Viola Desmond will be the face of the $10 bill starting in 2018. Desmond is a central figure in Canadian history. On 8 November 1946, Desmond’s car broke down in New Glasgow, Nova Scotia. Desmond was a cosemetician, trained in Montréal and New York, and operated her own beauty school in Halifax. And she was quite successful. So, stuck in New Glasgow over night, she went to see a movie to kill some time. She bought her ticket and took her seat. Desmond was near-sighted, so she sat in a floor seat. Problem is, she was black. And Nova Scotia was segregated; whites only on the floor, black people had the balcony. She was arrested. The next morning, she was tried and convicted of fraud. Not only were black people prohibited from sitting in the main bowl of the theatre, they also had to pay an extra cent tax on their tickets. Desmond had attempted to pay this tax, but apparently was refused by the theatre. So, she was fined $20 and made to pay $6 in court costs.

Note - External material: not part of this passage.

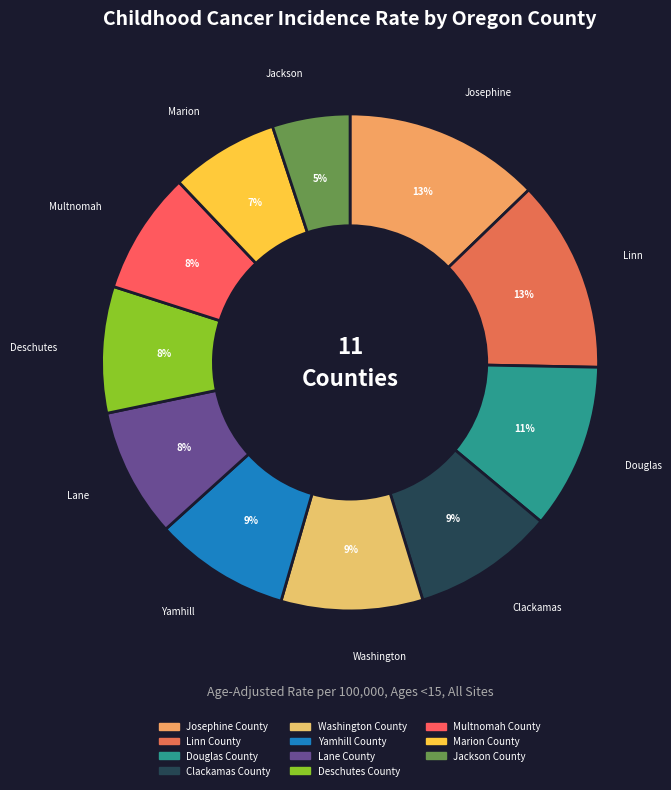

To the nearest percent, what percentage of the pie is Clackamas County?

9%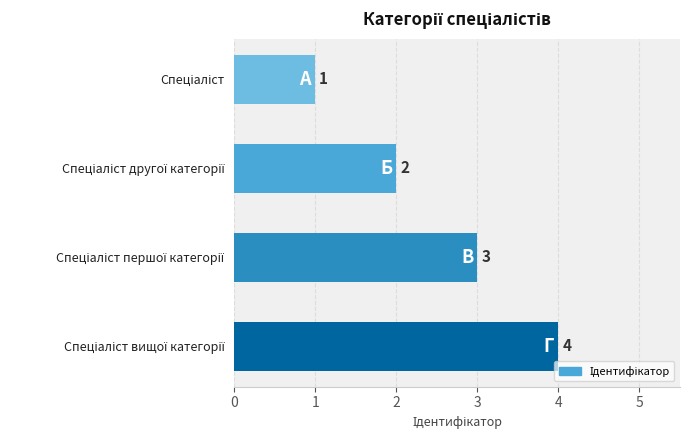

What is the greatest value displayed?

4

Desmond is often referred to as the ‘Canadian Rosa Parks,’ but truth be told, Rosa Parks is the American Viola Desmond. Unlike Parks, though, Desmond wasn’t a community organizer, she didn’t train for her moment of civil disobedience. But, Nova Scotia’s sizeable African Canadian community protested on her behalf. But, not surprisingly, they were ignored. She also left Nova Scotia, first moving to Montréal, where she enrolled in business college, before settling in New York, where she died on 7 February 1965 of a gastrointestinal hemorrhage at the age of 50.
I am on a listserv of a collection of Canadian academics and policy wonks. I have been for a long time, since the late 1990s. A discussion has broken out, not surprisingly, about Desmond being chosen as the new face of the $10. The government initially intended to put a woman on the bill. A collection of white, middle-aged men on this listserv are not pleased. They have erupted in typical white, middle-aged male rage.

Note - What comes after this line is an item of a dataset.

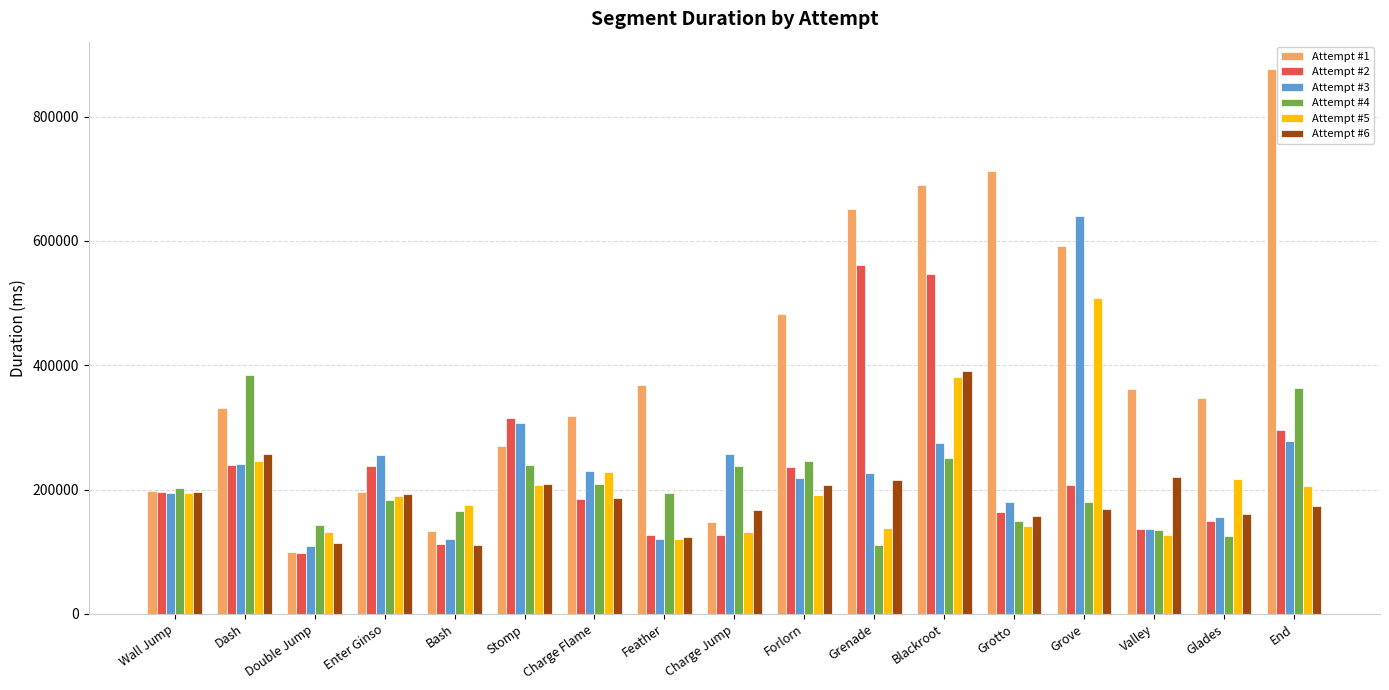

What is the label of the 15th bar from the right?

Double Jump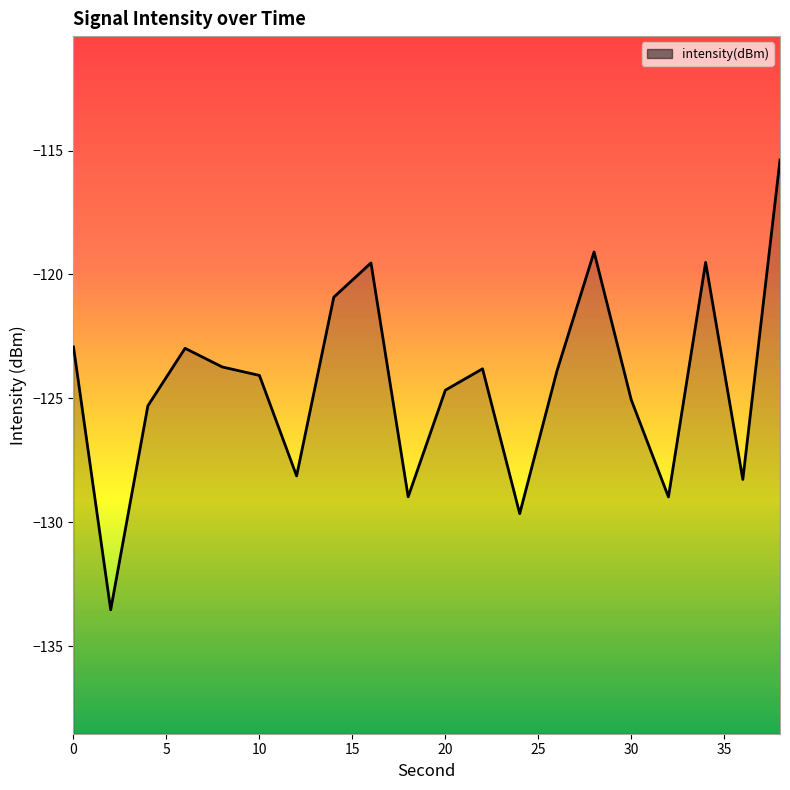

What is the greatest value displayed?

-115.4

One complains that the Trudeau government commits new outrages daily and he is upset that “they are going to remove John A. Macdonald from the ten dollar bill to replace him with some obscure woman from Nova Scotia whom hardly anyone has ever heard of.” He also charges that Trudeau’s government would never do this to Laurier (another Liberal), whereas Sir John A. was a Conservative. On that he’s dead wrong.
Another complains that:
Relative to John A., Viola Desmond is no doubt a morally superior human being. If we are to avoid generating our own version of Trumpism, we must be careful not to tear down symbols of our shared history by applying current, progressive criteria to determine who figures on the currency.
Imagine with what relish Trump would tear into his opponents if the US eliminated George Washington and Thomas Jefferson from their currency. Both were slave owners – presumably far worse crimes in present terms than John A’s alcoholism or casual attitude to bribery.
Seriously. All I can say to this is “Oh, brother.” But it gets worse. A third states that:
I have to agree with —–’s sentiment here. We have to stop doing nice, progressive things just because we can. There is a culture war, and we need to be careful about arming the other side.But I would say that having such things enacted by a government elected by a minority of Canadians doesn’t help. (Likely, the NDP and the Greens and even some Conservatives would have supported such a resolution, but) it does contribute to a sense of government acting illegitimately. It contributes to cynicism and outrage to have Trump as president-in-waiting with fewer votes than Clinton, for example.